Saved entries
....

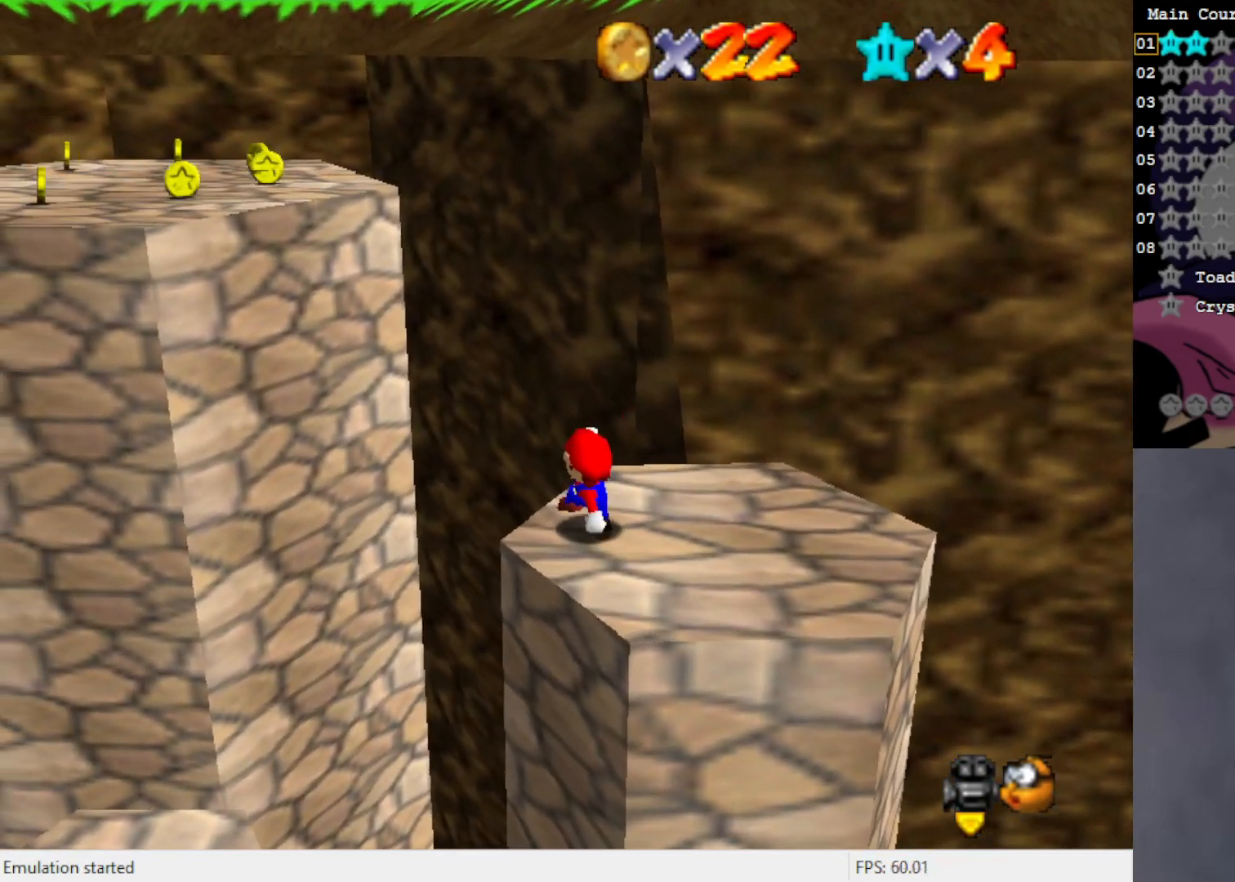
{"buttons": ["A"], "left_stick": "up-left", "events": [[100, "A", "down"]]}
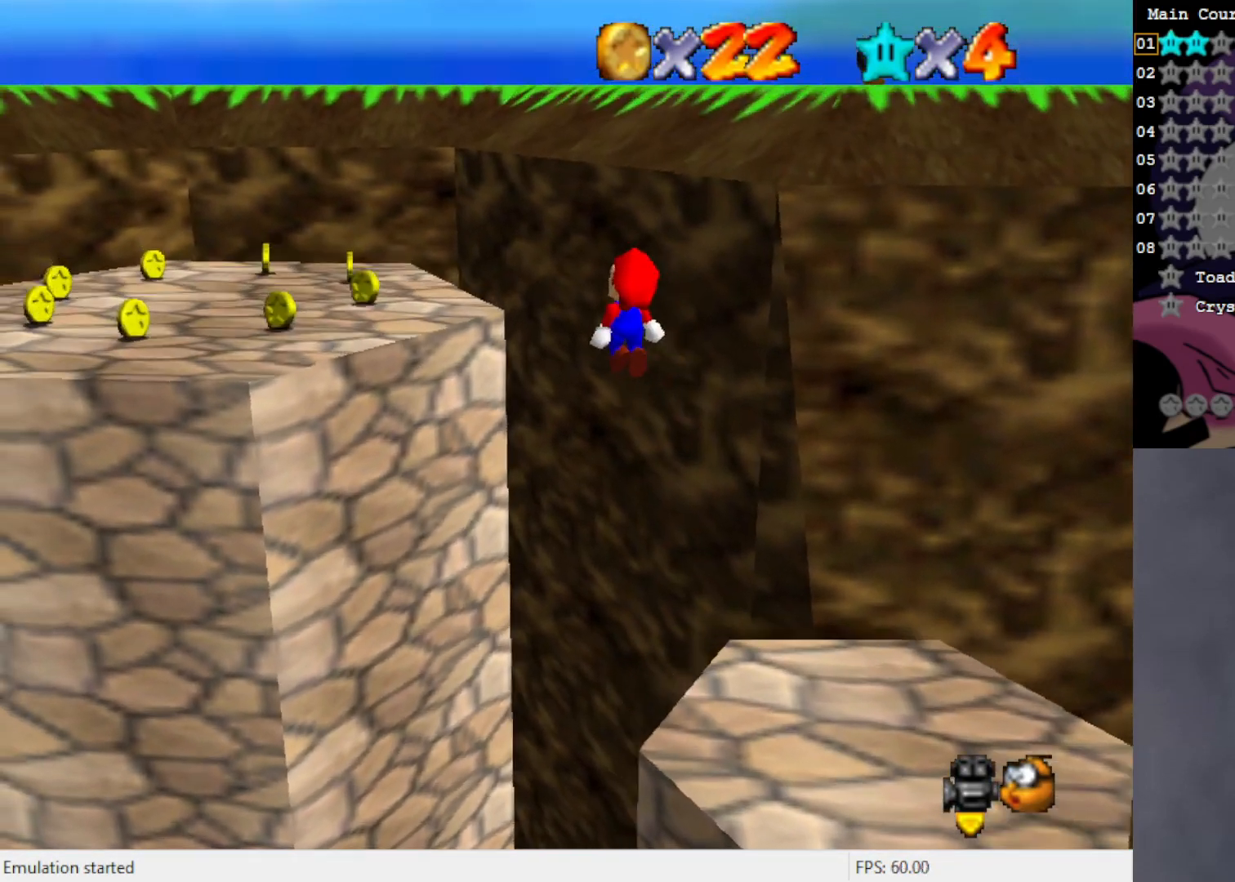
{"buttons": [], "left_stick": "up-left", "events": [[133, "left_stick", "down"], [250, "left_stick", "left"], [283, "B", "down"], [433, "B", "up"], [433, "left_stick", "up-left"], [500, "A", "up"]]}
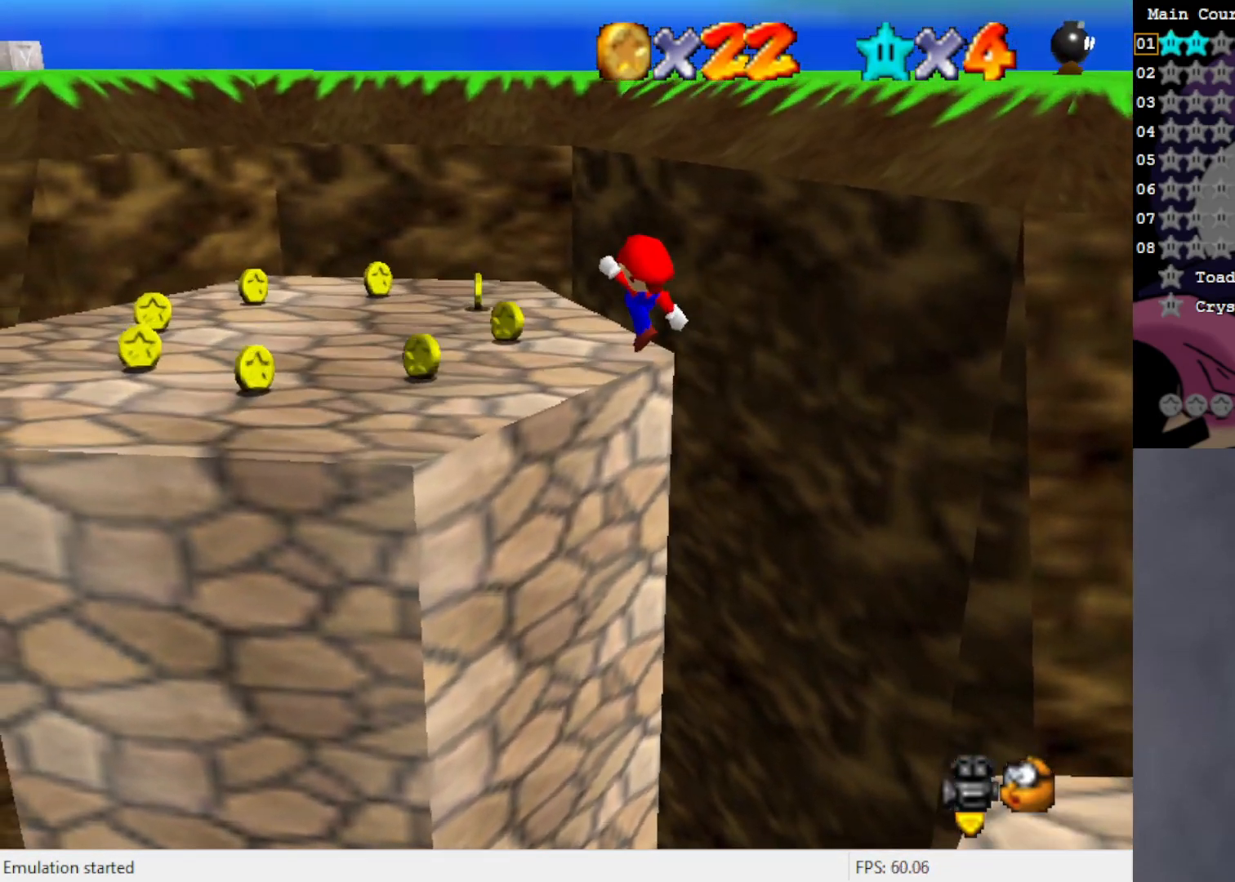
{"buttons": [], "left_stick": "left", "events": [[317, "left_stick", "left"]]}
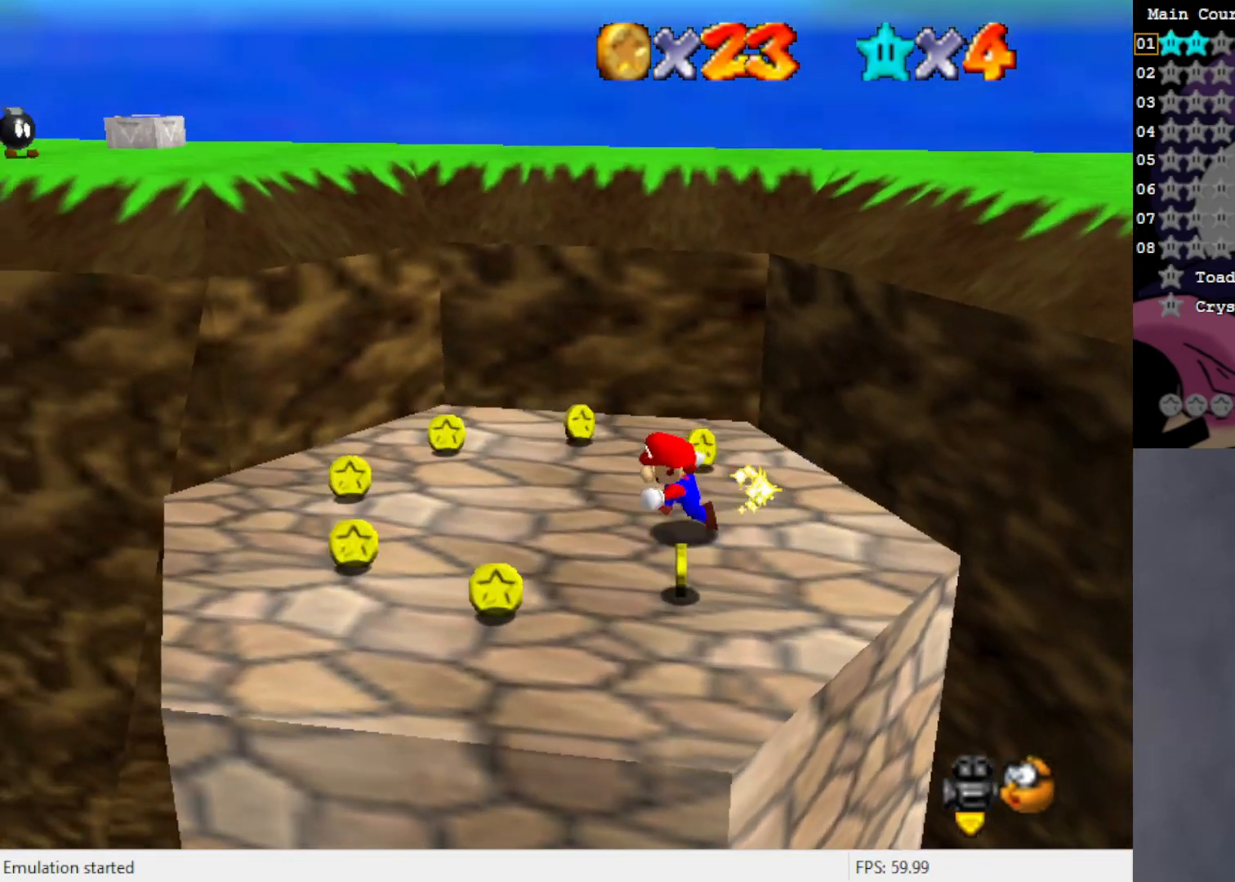
{"buttons": [], "left_stick": "up-left", "events": [[33, "left_stick", "down-left"], [283, "left_stick", "left"], [433, "left_stick", "up-left"]]}
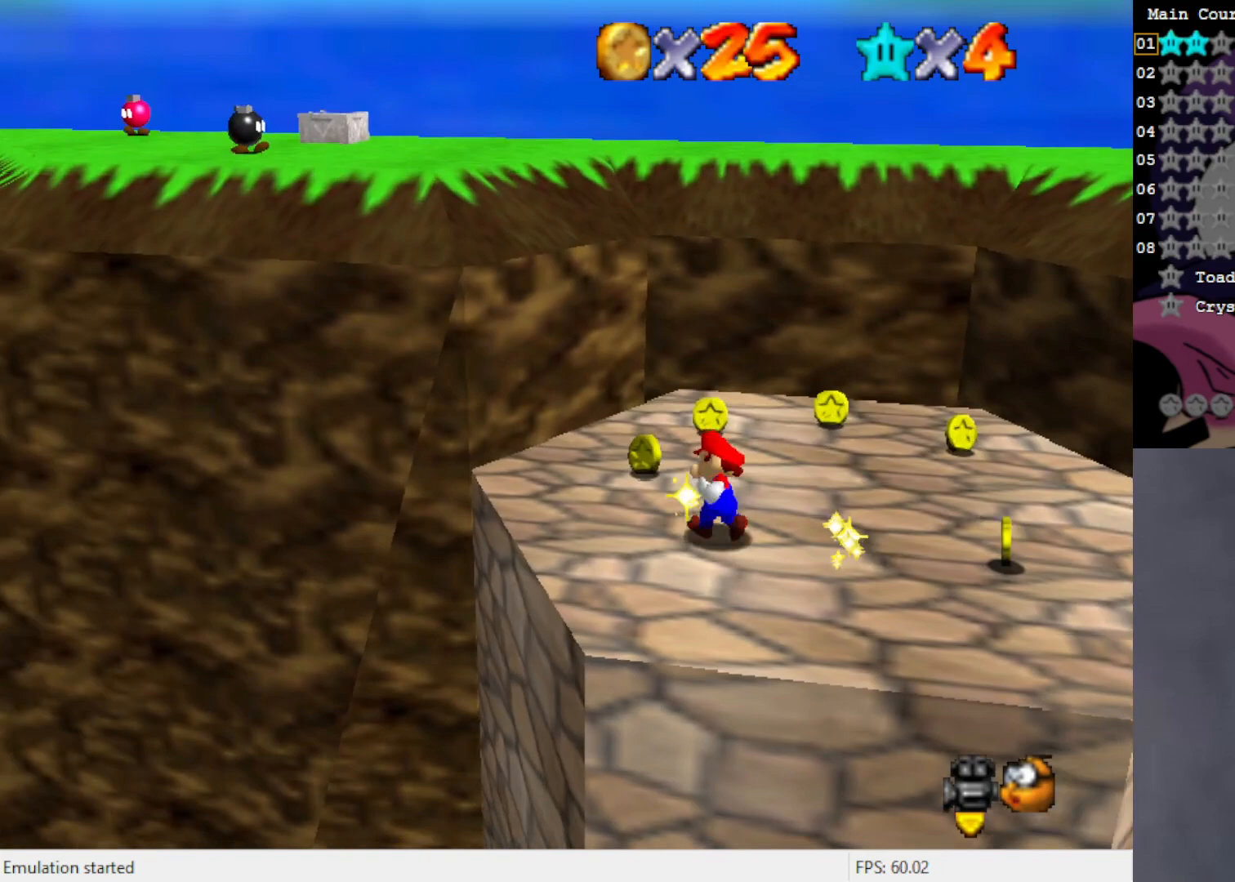
{"buttons": [], "left_stick": "up-right", "events": [[133, "left_stick", "up"], [467, "left_stick", "up-right"]]}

....

— PROBLEM DETAILS —
Scan the entries above and show each line that contains the word "down".

— FINISHED TASK —
{"buttons": ["A"], "left_stick": "up-left", "events": [[100, "A", "down"]]}
{"buttons": [], "left_stick": "up-left", "events": [[133, "left_stick", "down"], [250, "left_stick", "left"], [283, "B", "down"], [433, "B", "up"], [433, "left_stick", "up-left"], [500, "A", "up"]]}
{"buttons": [], "left_stick": "up-left", "events": [[33, "left_stick", "down-left"], [283, "left_stick", "left"], [433, "left_stick", "up-left"]]}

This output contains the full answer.